• Goal of the exercise: Some of the lines below need repeating. Reproduce exactly those between the lines holding "X778589Y44582D01*" and "X791783Y55713D01*", inclusive.

==== Data for this exercise ====

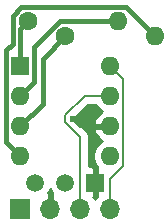
<source format=gbl>
G04 #@! TF.GenerationSoftware,KiCad,Pcbnew,(5.1.6-0-10_14)*
G04 #@! TF.CreationDate,2021-02-23T10:58:49+00:00*
G04 #@! TF.ProjectId,VR-Conditioner-MAX9926+reg,56522d43-6f6e-4646-9974-696f6e65722d,0.4*
G04 #@! TF.SameCoordinates,PX68c4118PY713e7a8*
G04 #@! TF.FileFunction,Copper,L2,Bot*
G04 #@! TF.FilePolarity,Positive*
%FSLAX46Y46*%
G04 Gerber Fmt 4.6, Leading zero omitted, Abs format (unit mm)*
G04 Created by KiCad (PCBNEW (5.1.6-0-10_14)) date 2021-02-23 10:58:49*
%MOMM*%
%LPD*%
G01*
G04 APERTURE LIST*
G04 #@! TA.AperFunction,ComponentPad*
%ADD10O,1.700000X1.700000*%
G04 #@! TD*
G04 #@! TA.AperFunction,ComponentPad*
%ADD11R,1.700000X1.700000*%
G04 #@! TD*
G04 #@! TA.AperFunction,ComponentPad*
%ADD12R,1.500000X1.500000*%
G04 #@! TD*
G04 #@! TA.AperFunction,ComponentPad*
%ADD13C,1.500000*%
G04 #@! TD*
G04 #@! TA.AperFunction,ComponentPad*
%ADD14O,1.600000X1.600000*%
G04 #@! TD*
G04 #@! TA.AperFunction,ComponentPad*
%ADD15C,1.600000*%
G04 #@! TD*
G04 #@! TA.AperFunction,ComponentPad*
%ADD16R,1.600000X1.600000*%
G04 #@! TD*
G04 #@! TA.AperFunction,ViaPad*
%ADD17C,0.600000*%
G04 #@! TD*
G04 #@! TA.AperFunction,Conductor*
%ADD18C,0.300000*%
G04 #@! TD*
G04 #@! TA.AperFunction,Conductor*
%ADD19C,0.400000*%
G04 #@! TD*
G04 #@! TA.AperFunction,Conductor*
%ADD20C,0.200000*%
G04 #@! TD*
G04 #@! TA.AperFunction,Conductor*
%ADD21C,0.254000*%
G04 #@! TD*
G04 APERTURE END LIST*
D10*
G04 #@! TO.P,J2,4*
G04 #@! TO.N,/COUT1*
X13970000Y2540000D03*
G04 #@! TO.P,J2,3*
G04 #@! TO.N,/COUT2*
X11430000Y2540000D03*
G04 #@! TO.P,J2,2*
G04 #@! TO.N,GND*
X8890000Y2540000D03*
D11*
G04 #@! TO.P,J2,1*
G04 #@! TO.N,+12V*
X6350000Y2540000D03*
G04 #@! TD*
D12*
G04 #@! TO.P,U2,1*
G04 #@! TO.N,GND*
X12700000Y4745000D03*
D13*
G04 #@! TO.P,U2,3*
G04 #@! TO.N,+12V*
X7620000Y4745000D03*
G04 #@! TO.P,U2,2*
G04 #@! TO.N,VCC*
X10160000Y4745000D03*
G04 #@! TD*
D14*
G04 #@! TO.P,R23,2*
G04 #@! TO.N,Net-(J1-Pad4)*
X17780000Y17145000D03*
D15*
G04 #@! TO.P,R23,1*
G04 #@! TO.N,Net-(J1-Pad3)*
X10160000Y17145000D03*
G04 #@! TD*
D14*
G04 #@! TO.P,R13,2*
G04 #@! TO.N,Net-(J1-Pad2)*
X14605000Y18415000D03*
D15*
G04 #@! TO.P,R13,1*
G04 #@! TO.N,Net-(J1-Pad1)*
X6985000Y18415000D03*
G04 #@! TD*
D14*
G04 #@! TO.P,J1,8*
G04 #@! TO.N,/COUT1*
X13970000Y14605000D03*
G04 #@! TO.P,J1,4*
G04 #@! TO.N,Net-(J1-Pad4)*
X6350000Y6985000D03*
G04 #@! TO.P,J1,7*
G04 #@! TO.N,/COUT2*
X13970000Y12065000D03*
G04 #@! TO.P,J1,3*
G04 #@! TO.N,Net-(J1-Pad3)*
X6350000Y9525000D03*
G04 #@! TO.P,J1,6*
G04 #@! TO.N,GND*
X13970000Y9525000D03*
G04 #@! TO.P,J1,2*
G04 #@! TO.N,Net-(J1-Pad2)*
X6350000Y12065000D03*
G04 #@! TO.P,J1,5*
G04 #@! TO.N,VCC*
X13970000Y6985000D03*
D16*
G04 #@! TO.P,J1,1*
G04 #@! TO.N,Net-(J1-Pad1)*
X6350000Y14605000D03*
G04 #@! TD*
D17*
G04 #@! TO.N,GND*
X10795000Y10160000D03*
G04 #@! TD*
D18*
G04 #@! TO.N,GND*
X13970000Y9525000D02*
X11430000Y9525000D01*
X11430000Y9525000D02*
X10795000Y10160000D01*
X10795000Y10160000D02*
X10795000Y10160000D01*
D19*
G04 #@! TO.N,Net-(J1-Pad4)*
X5189999Y8145001D02*
X6350000Y6985000D01*
X5189999Y15984999D02*
X5189999Y8145001D01*
X5715000Y16510000D02*
X5189999Y15984999D01*
X5715000Y18861802D02*
X5715000Y16510000D01*
X6428199Y19575001D02*
X5715000Y18861802D01*
X15349999Y19575001D02*
X6428199Y19575001D01*
X17780000Y17145000D02*
X15349999Y19575001D01*
G04 #@! TO.N,Net-(J1-Pad3)*
X6350000Y9525000D02*
X8255000Y11430000D01*
X8255000Y15240000D02*
X10160000Y17145000D01*
X8255000Y11430000D02*
X8255000Y15240000D01*
G04 #@! TO.N,Net-(J1-Pad2)*
X9713198Y18415000D02*
X14605000Y18415000D01*
X7510001Y13225001D02*
X7510001Y16211803D01*
X7510001Y16211803D02*
X9713198Y18415000D01*
X6350000Y12065000D02*
X7510001Y13225001D01*
G04 #@! TO.N,Net-(J1-Pad1)*
X6350000Y17780000D02*
X6985000Y18415000D01*
X6350000Y14605000D02*
X6350000Y17780000D01*
D20*
G04 #@! TO.N,/COUT1*
X15070001Y13504999D02*
X13970000Y14605000D01*
X13970000Y5080000D02*
X15070001Y6180001D01*
X13970000Y2540000D02*
X13970000Y5080000D01*
X15070001Y6180001D02*
X15070001Y13504999D01*
G04 #@! TO.N,/COUT2*
X11430000Y8636998D02*
X10194999Y9871999D01*
X11430000Y2540000D02*
X11430000Y8636998D01*
X10194999Y10448001D02*
X10194999Y10125001D01*
X11811998Y12065000D02*
X10194999Y10448001D01*
X13970000Y12065000D02*
X11811998Y12065000D01*
X10194999Y9871999D02*
X10194999Y10125001D01*
G04 #@! TD*
D21*
G04 #@! TO.N,GND*
G36*
X8932629Y4088957D02*
G01*
X9067650Y3886885D01*
X9017000Y3860155D01*
X9017000Y2667000D01*
X9037000Y2667000D01*
X9037000Y2413000D01*
X9017000Y2413000D01*
X9017000Y2393000D01*
X8763000Y2393000D01*
X8763000Y2413000D01*
X8743000Y2413000D01*
X8743000Y2667000D01*
X8763000Y2667000D01*
X8763000Y3860155D01*
X8712350Y3886885D01*
X8847371Y4088957D01*
X8890000Y4191873D01*
X8932629Y4088957D01*
G37*
X8932629Y4088957D02*
X9067650Y3886885D01*
X9017000Y3860155D01*
X9017000Y2667000D01*
X9037000Y2667000D01*
X9037000Y2413000D01*
X9017000Y2413000D01*
X9017000Y2393000D01*
X8763000Y2393000D01*
X8763000Y2413000D01*
X8743000Y2413000D01*
X8743000Y2667000D01*
X8763000Y2667000D01*
X8763000Y3860155D01*
X8712350Y3886885D01*
X8847371Y4088957D01*
X8890000Y4191873D01*
X8932629Y4088957D01*
G36*
X12855363Y11150241D02*
G01*
X13055241Y10950363D01*
X13290273Y10793320D01*
X13300865Y10788933D01*
X13114869Y10677385D01*
X12906481Y10488414D01*
X12738963Y10262420D01*
X12618754Y10008087D01*
X12578096Y9874039D01*
X12700085Y9652000D01*
X13843000Y9652000D01*
X13843000Y9672000D01*
X14097000Y9672000D01*
X14097000Y9652000D01*
X14117000Y9652000D01*
X14117000Y9398000D01*
X14097000Y9398000D01*
X14097000Y9378000D01*
X13843000Y9378000D01*
X13843000Y9398000D01*
X12700085Y9398000D01*
X12578096Y9175961D01*
X12618754Y9041913D01*
X12738963Y8787580D01*
X12906481Y8561586D01*
X13114869Y8372615D01*
X13300865Y8261067D01*
X13290273Y8256680D01*
X13055241Y8099637D01*
X12855363Y7899759D01*
X12698320Y7664727D01*
X12590147Y7403574D01*
X12535000Y7126335D01*
X12535000Y6843665D01*
X12590147Y6566426D01*
X12698320Y6305273D01*
X12855363Y6070241D01*
X12890677Y6034927D01*
X12827000Y5971250D01*
X12827000Y4872000D01*
X12847000Y4872000D01*
X12847000Y4618000D01*
X12827000Y4618000D01*
X12827000Y3518750D01*
X12837822Y3507928D01*
X12816525Y3486632D01*
X12700000Y3312240D01*
X12583475Y3486632D01*
X12562179Y3507928D01*
X12573000Y3518750D01*
X12573000Y4618000D01*
X12553000Y4618000D01*
X12553000Y4872000D01*
X12573000Y4872000D01*
X12573000Y5971250D01*
X12414250Y6130000D01*
X12165000Y6131649D01*
X12165000Y8600902D01*
X12168555Y8636999D01*
X12165000Y8673096D01*
X12165000Y8673103D01*
X12154365Y8781083D01*
X12112337Y8919631D01*
X12044087Y9047318D01*
X11952238Y9159236D01*
X11924193Y9182252D01*
X10946444Y10160000D01*
X12116445Y11330000D01*
X12735252Y11330000D01*
X12855363Y11150241D01*
G37*
X12855363Y11150241D02*
X13055241Y10950363D01*
X13290273Y10793320D01*
X13300865Y10788933D01*
X13114869Y10677385D01*
X12906481Y10488414D01*
X12738963Y10262420D01*
X12618754Y10008087D01*
X12578096Y9874039D01*
X12700085Y9652000D01*
X13843000Y9652000D01*
X13843000Y9672000D01*
X14097000Y9672000D01*
X14097000Y9652000D01*
X14117000Y9652000D01*
X14117000Y9398000D01*
X14097000Y9398000D01*
X14097000Y9378000D01*
X13843000Y9378000D01*
X13843000Y9398000D01*
X12700085Y9398000D01*
X12578096Y9175961D01*
X12618754Y9041913D01*
X12738963Y8787580D01*
X12906481Y8561586D01*
X13114869Y8372615D01*
X13300865Y8261067D01*
X13290273Y8256680D01*
X13055241Y8099637D01*
X12855363Y7899759D01*
X12698320Y7664727D01*
X12590147Y7403574D01*
X12535000Y7126335D01*
X12535000Y6843665D01*
X12590147Y6566426D01*
X12698320Y6305273D01*
X12855363Y6070241D01*
X12890677Y6034927D01*
X12827000Y5971250D01*
X12827000Y4872000D01*
X12847000Y4872000D01*
X12847000Y4618000D01*
X12827000Y4618000D01*
X12827000Y3518750D01*
X12837822Y3507928D01*
X12816525Y3486632D01*
X12700000Y3312240D01*
X12583475Y3486632D01*
X12562179Y3507928D01*
X12573000Y3518750D01*
X12573000Y4618000D01*
X12553000Y4618000D01*
X12553000Y4872000D01*
X12573000Y4872000D01*
X12573000Y5971250D01*
X12414250Y6130000D01*
X12165000Y6131649D01*
X12165000Y8600902D01*
X12168555Y8636999D01*
X12165000Y8673096D01*
X12165000Y8673103D01*
X12154365Y8781083D01*
X12112337Y8919631D01*
X12044087Y9047318D01*
X11952238Y9159236D01*
X11924193Y9182252D01*
X10946444Y10160000D01*
X12116445Y11330000D01*
X12735252Y11330000D01*
X12855363Y11150241D01*
G04 #@! TD*
M02*

</source>
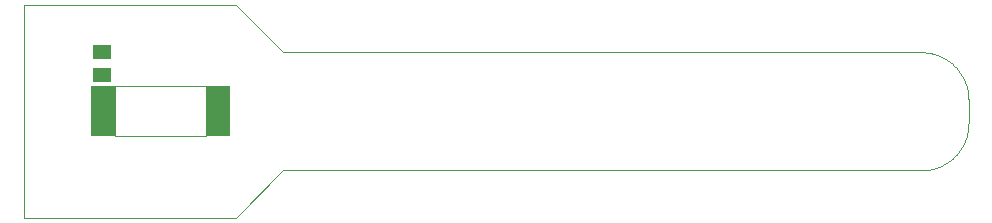
<source format=gbp>
G04 EAGLE Gerber RS-274X export*
G75*
%MOMM*%
%FSLAX34Y34*%
%LPD*%
%INSolder paste bottom*%
%IPPOS*%
%AMOC8*
5,1,8,0,0,1.08239X$1,22.5*%
G01*
%ADD10C,0.000000*%
%ADD11R,1.500000X1.300000*%
%ADD12R,2.000000X4.200000*%


D10*
X0Y0D02*
X180000Y0D01*
X220000Y40000D02*
X760000Y40000D01*
X760967Y40012D01*
X761933Y40047D01*
X762897Y40105D01*
X763861Y40187D01*
X764821Y40292D01*
X765780Y40420D01*
X766734Y40571D01*
X767685Y40745D01*
X768631Y40942D01*
X769573Y41162D01*
X770508Y41405D01*
X771438Y41670D01*
X772361Y41958D01*
X773276Y42268D01*
X774184Y42599D01*
X775084Y42953D01*
X775975Y43328D01*
X776856Y43725D01*
X777728Y44143D01*
X778589Y44582D01*
X779439Y45041D01*
X780278Y45521D01*
X781106Y46021D01*
X781921Y46541D01*
X782723Y47081D01*
X783511Y47639D01*
X784287Y48217D01*
X785047Y48813D01*
X785794Y49427D01*
X786525Y50060D01*
X787241Y50709D01*
X787940Y51376D01*
X788624Y52060D01*
X789291Y52759D01*
X789940Y53475D01*
X790573Y54206D01*
X791187Y54953D01*
X791783Y55713D01*
X792361Y56489D01*
X792919Y57277D01*
X793459Y58079D01*
X793979Y58894D01*
X794479Y59722D01*
X794959Y60561D01*
X795418Y61411D01*
X795857Y62272D01*
X796275Y63144D01*
X796672Y64025D01*
X797047Y64916D01*
X797401Y65816D01*
X797732Y66724D01*
X798042Y67639D01*
X798330Y68562D01*
X798595Y69492D01*
X798838Y70427D01*
X799058Y71369D01*
X799255Y72315D01*
X799429Y73266D01*
X799580Y74220D01*
X799708Y75179D01*
X799813Y76139D01*
X799895Y77103D01*
X799953Y78067D01*
X799988Y79033D01*
X800000Y80000D01*
X800000Y100000D01*
X799988Y100967D01*
X799953Y101933D01*
X799895Y102897D01*
X799813Y103861D01*
X799708Y104821D01*
X799580Y105780D01*
X799429Y106734D01*
X799255Y107685D01*
X799058Y108631D01*
X798838Y109573D01*
X798595Y110508D01*
X798330Y111438D01*
X798042Y112361D01*
X797732Y113276D01*
X797401Y114184D01*
X797047Y115084D01*
X796672Y115975D01*
X796275Y116856D01*
X795857Y117728D01*
X795418Y118589D01*
X794959Y119439D01*
X794479Y120278D01*
X793979Y121106D01*
X793459Y121921D01*
X792919Y122723D01*
X792361Y123511D01*
X791783Y124287D01*
X791187Y125047D01*
X790573Y125794D01*
X789940Y126525D01*
X789291Y127241D01*
X788624Y127940D01*
X787940Y128624D01*
X787241Y129291D01*
X786525Y129940D01*
X785794Y130573D01*
X785047Y131187D01*
X784287Y131783D01*
X783511Y132361D01*
X782723Y132919D01*
X781921Y133459D01*
X781106Y133979D01*
X780278Y134479D01*
X779439Y134959D01*
X778589Y135418D01*
X777728Y135857D01*
X776856Y136275D01*
X775975Y136672D01*
X775084Y137047D01*
X774184Y137401D01*
X773276Y137732D01*
X772361Y138042D01*
X771438Y138330D01*
X770508Y138595D01*
X769573Y138838D01*
X768631Y139058D01*
X767685Y139255D01*
X766734Y139429D01*
X765780Y139580D01*
X764821Y139708D01*
X763861Y139813D01*
X762897Y139895D01*
X761933Y139953D01*
X760967Y139988D01*
X760000Y140000D01*
X220000Y140000D01*
X180000Y180000D02*
X0Y180000D01*
X0Y0D01*
X180000Y180000D02*
X220000Y140000D01*
X220000Y40000D02*
X180000Y0D01*
D11*
X66060Y140060D03*
X66060Y121060D03*
D10*
X77620Y69150D02*
X154620Y69150D01*
X154620Y111150D01*
X77620Y111150D01*
X77620Y69150D01*
D12*
X67620Y90150D03*
X164620Y90150D03*
M02*

</source>
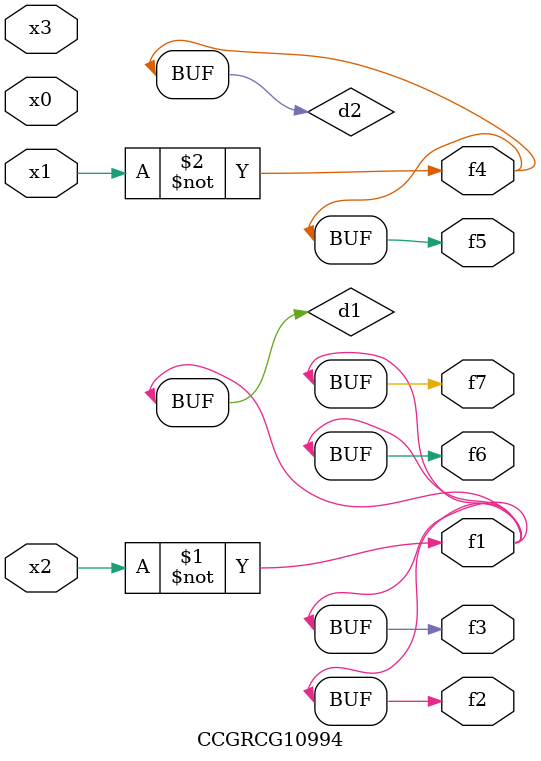
<source format=v>
module CCGRCG10994(
	input x0, x1, x2, x3,
	output f1, f2, f3, f4, f5, f6, f7
);

	wire d1, d2;

	xnor (d1, x2);
	not (d2, x1);
	assign f1 = d1;
	assign f2 = d1;
	assign f3 = d1;
	assign f4 = d2;
	assign f5 = d2;
	assign f6 = d1;
	assign f7 = d1;
endmodule

</source>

====

• Answer for this exercise:
X778589Y44582D01*
X779439Y45041D01*
X780278Y45521D01*
X781106Y46021D01*
X781921Y46541D01*
X782723Y47081D01*
X783511Y47639D01*
X784287Y48217D01*
X785047Y48813D01*
X785794Y49427D01*
X786525Y50060D01*
X787241Y50709D01*
X787940Y51376D01*
X788624Y52060D01*
X789291Y52759D01*
X789940Y53475D01*
X790573Y54206D01*
X791187Y54953D01*
X791783Y55713D01*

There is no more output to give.